### TASK DIRECTIONS
Please answer these questions using the asparagus soup recipe below.
(a) How much butter does the recipe call for?
(b) For how many minutes are the vegetables gently softened?
(c) How many poached eggs go on each serving?

### PROVIDED TEXT
= = = = = = =

The world is a mystery.
What's not a mystery is how delicious this soup is. Refreshing. Perky. Creamy. And a perfect nod to this beautiful season.
Creamy Asparagus Soup Recipe
You will need:
– 1/4 cup butter (watch my video on how to make butter here)
– 2 pounds of fresh asparagus, woody stems removed
– 3 onions, peeled and roughly chopped
– 4 pieces of celery, roughly chopped
– 8 cups chicken stock or vegetable stock
– Sea salt and freshly ground pepper to taste
– Squeeze of lemon juice, to taste
– 2 pastured eggs, per serving
– Crusty bread, for serving
– Grated Parmesan cheese, for serving
1. In a dutch oven or stock pot, melt the butter. Once melted, add in the asparagus, onions, and celery. Gently soften the vegetables for 5 to 10 minutes. Don't brown or color them. Just geeeenntttllly soften them. We want to keep all that delicious color!
2. Once the vegetables are softened, pour in the chicken stock (or scoop in… mine was extra gelled this time!). The better the stock the better the soup. Just sayin'. Click here to find out how I make mine.
3. Transfer the soup to a blender (or use an immersion blender like this one). I'm very blessed to have my Vitamix and am continually blown away by how smooth it can get a soup like this. For years, I utilized an immersion blender for such tasks – which are great. But the Vitamix takes the pureed soup concept to an entirely new level of creaminess. If my house caught on fire, I'd grab my children and my Vitamix. That's how much I love it.
But don't worry. I'd probably grab my children first. I think, anyway.
I kid.
Anyway. Blend that soup until it's perfectly smooth. That's what I'm trying to say here.
4. Once the soup is smooth, return it once again to the dutch oven and gently heat it up over medium heat. Season to taste with sea salt and pepper – I'm not going to give you precise measurements because the amount you'll need will be greatly determined by the brand and type of broth that you utilize. So taste it. And get it to that magic spot with your palette.
If the soup needs a bit of a pick me up, give it a nice squeeze of lemon juice – such a delicious compliment to asparagus. Again, utilize your taste buds! Find your happy place in this soup.
5. While the soup is heating up, gently poach two eggs per serving. Serve the warm soup, topped with the poached eggs, and another sprinkling of sea salt and black pepper. Naturally, a wonderful crusty bread is the perfect accompaniment. Click here for my favorite crusty bread recipe.
I love that this vegetarian entree offers up so much flavor – between the fresh asparagus and the rich pastured eggs it's like heaven… in the springtime… on your spoon. Truly, this creamy asparagus soup recipe will please.
I hope you enjoy!
For other great meal ideas, no matter what your dietary restrictions, check out the meal planning service I use: Real Plans.

= = = = = = =

### GIVEN RECORDS
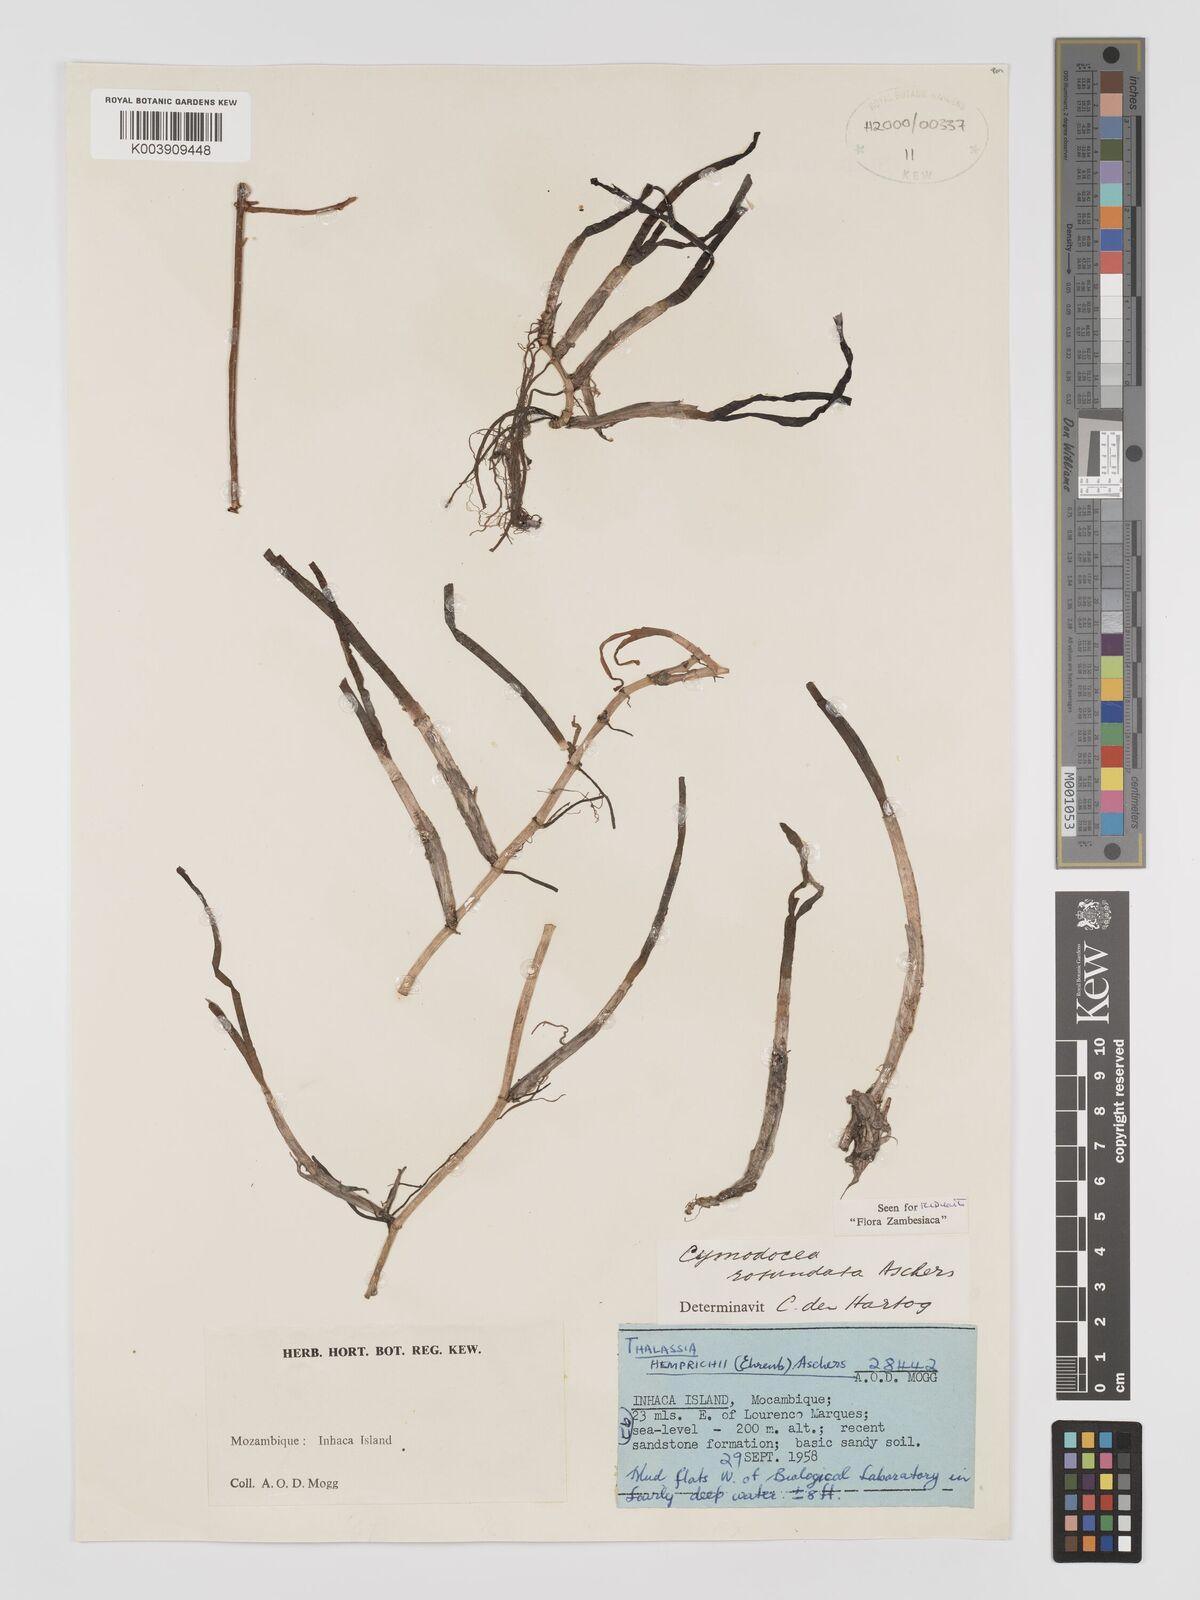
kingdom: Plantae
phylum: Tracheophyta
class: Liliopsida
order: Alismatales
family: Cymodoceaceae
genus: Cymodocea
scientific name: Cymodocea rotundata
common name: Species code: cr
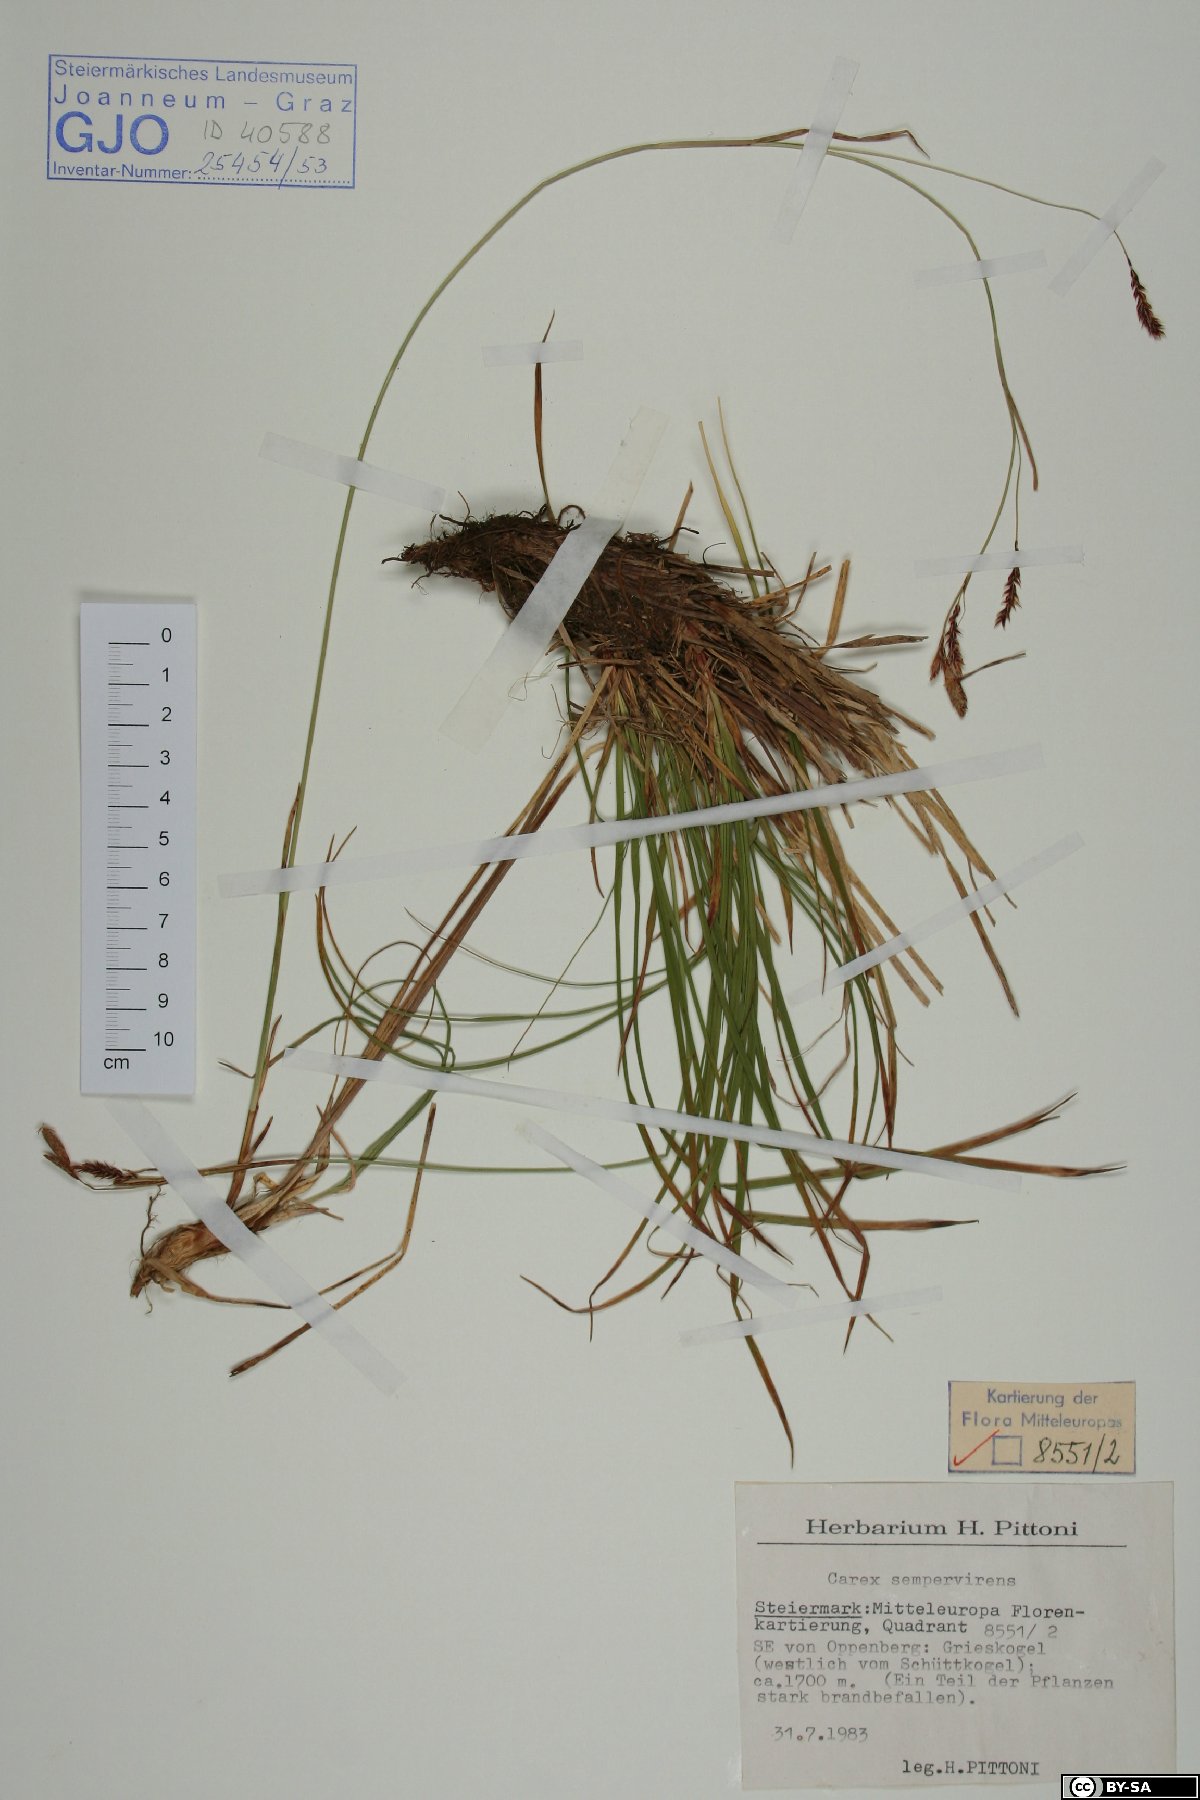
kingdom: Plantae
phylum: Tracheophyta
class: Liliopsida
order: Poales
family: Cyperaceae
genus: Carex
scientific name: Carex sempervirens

= = = = = = =

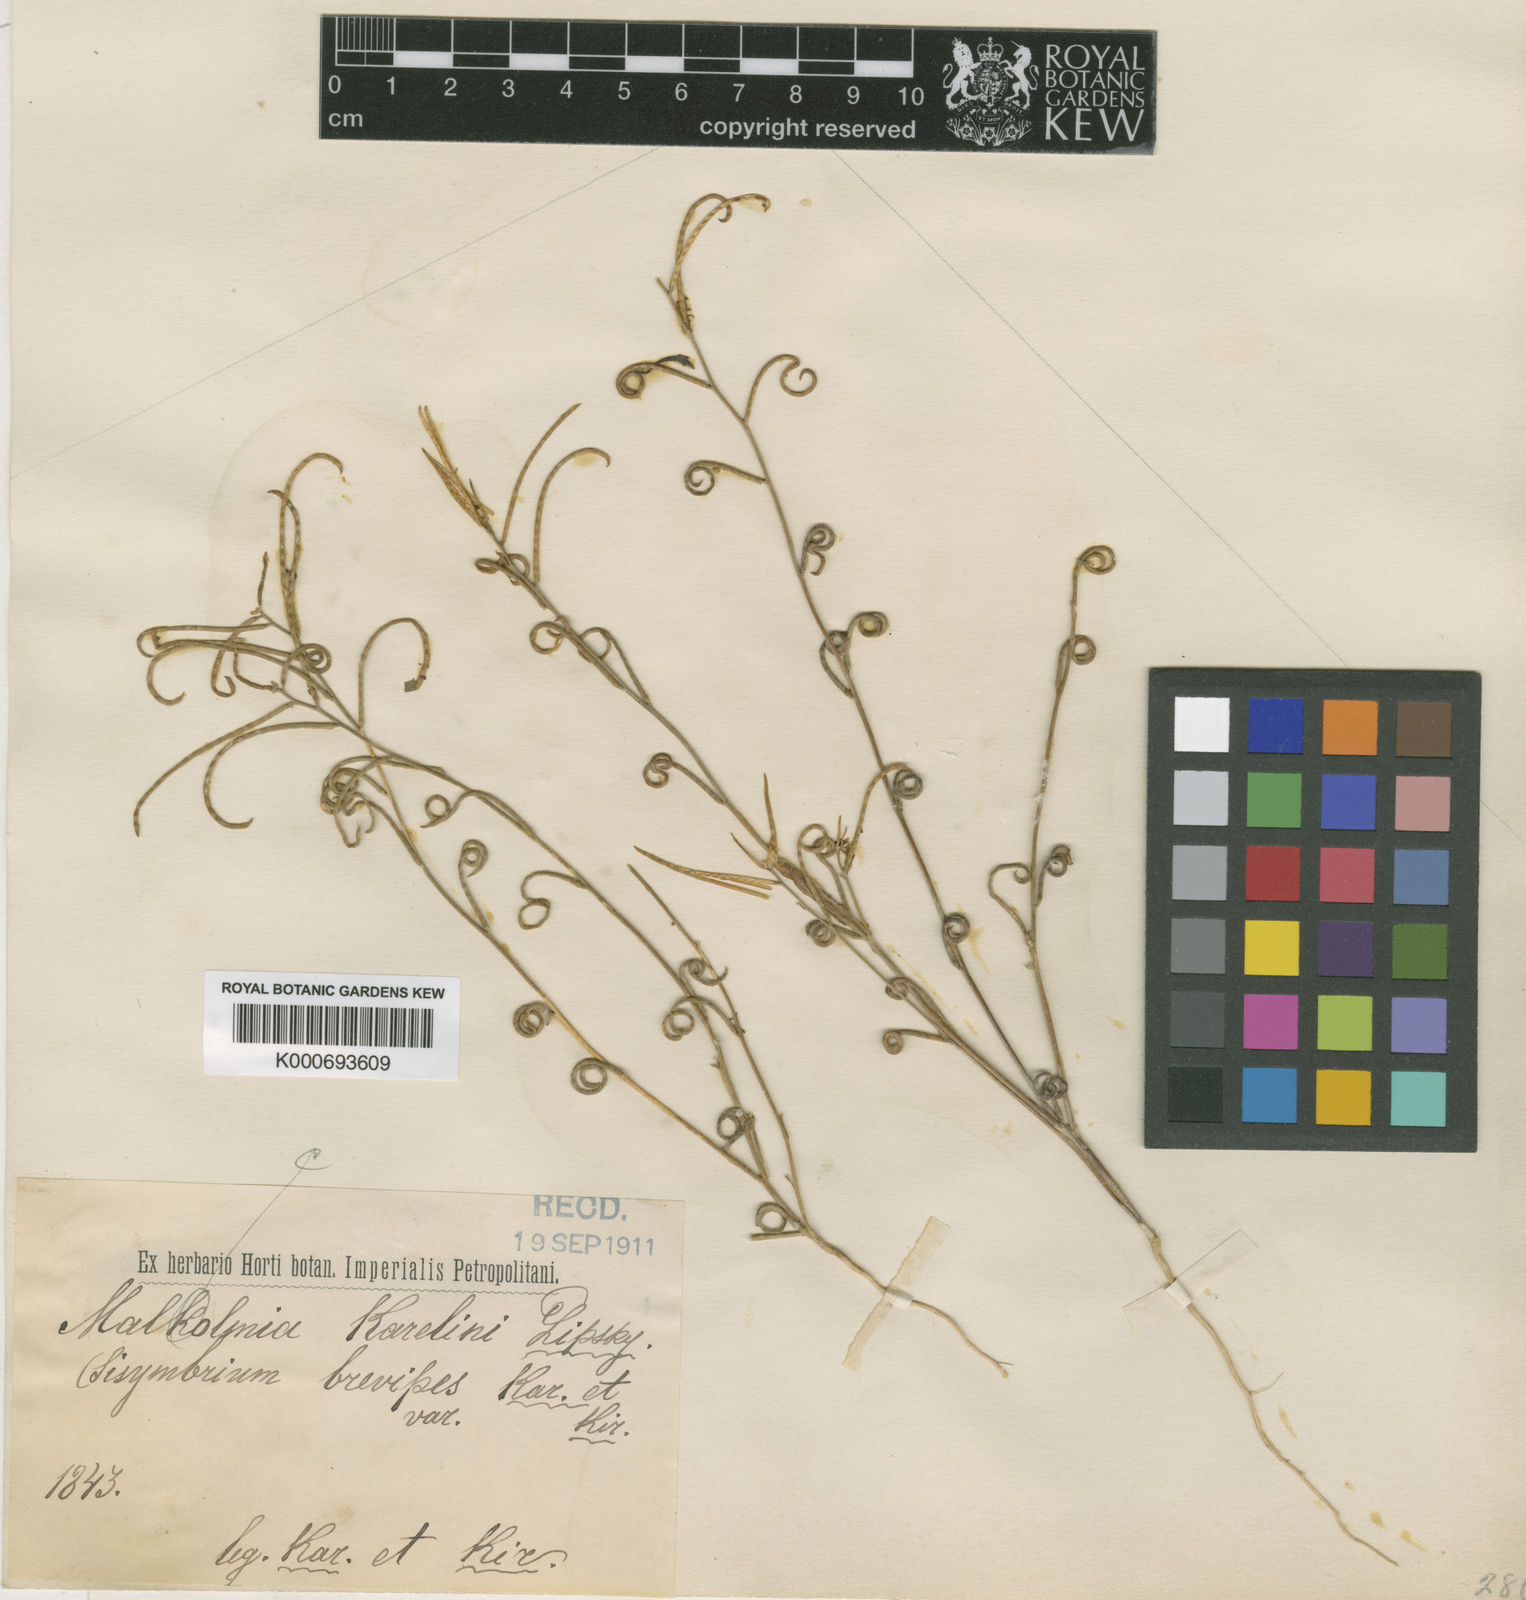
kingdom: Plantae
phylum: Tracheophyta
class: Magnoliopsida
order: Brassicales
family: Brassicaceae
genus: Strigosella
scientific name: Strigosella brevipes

= = = = = = =

### FINISHED EXERCISE
(a) 1/4 cup
(b) 5 to 10 minutes
(c) Two